--- To do ---
**1)** Answer these questions from the text on the Sugarcubes song "Birthday":
(a) Which album included the song?
(b) What position did the song reach on the UK indie charts?
(c) Who hosted the Saturday Night Live episode on which the band performed it?
**2)** Supply what follows the final sentence of the text on the Sugarcubes song "Birthday".

"Birthday" is a song written and recorded by Icelandic band the Sugarcubes. It was released as a single in 1987, and included in their 1988 debut album Life's Too Good. It was their first international single and the first single released from the album. The Icelandic version, "Ammæli", was released on the Iceland-only single "Einn Mol'á Mann (One Cube Per Head)" the previous year and was included as the B-side on the international single.

After "Birthday" became the single of the week in Melody Maker magazine and NME in August 1987, and was selected as number one in John Peel's Festive Fifty list, the band attained worldwide recognition and success. In the United Kingdom, the song was the group's first chart entry at number 65 and also reached number two on the country's indie charts. In the US it was ranked at number 15 on The Village Voices "Pazz & Jop" critics' annual year-end poll to find the best music of 1988. The Sugarcubes performed the song, along with "Motorcrash" on Saturday Night Live during the 15 October 1988 episode, which was hosted by Matthew Broderick.

Accolades
The information regarding accolades attributed to Birthday is adapted from Acclaimed Music.

--- Recorded data ---
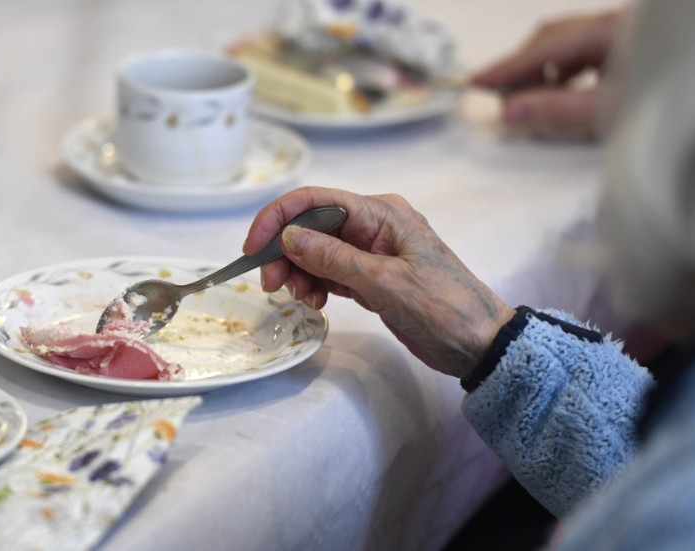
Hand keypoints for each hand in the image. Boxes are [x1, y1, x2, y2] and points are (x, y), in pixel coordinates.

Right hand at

--- Answers to this exercise ---
**1)**
(a) Life's Too Good, the band's 1988 debut album.
(b) Number two.
(c) Matthew Broderick.

**2)**
Track listing 
UK 7" vinyl

Side A
 "Birthday" – 03:58
Side B
 "Birthday" (Icelandic) – 03:57
UK 12" vinyl

Side A
 "Birthday" – 03:58
 "Birthday" (Icelandic) – 03:57
Side B
 "Cat" (Icelandic) – 02:56
UK CD
 "Birthday" – 3:58
 "Motorcrash" – 02:23
 "Cat" (Icelandic) – 02:56
 "Birthday" (Icelandic) – 03:57

Remixes 
The song was remixed in 1988 by Jim and William Reid of The Jesus and Mary Chain and reissued as "Birthday (The Christmas Mixes)".

Remixes by Justin Robertson and Tommy D were produced in 1992 for the compilation It's-It, and were also released as a single.

Covers 
A cover of this song has been recorded by Chitose Hajime in 2001. It has also been covered by The Mars Volta in 2008.
Jackie Oates also recorded this song on her 2009 album Hyperboreans (One Little Indian). M. Ward released a cover of this song in 2021.

Legacy 
In the Xiu Xiu song "Dr. Troll" (from Knife Play), Jamie Stewart sings "listen to Birthday and pretend someone could love you".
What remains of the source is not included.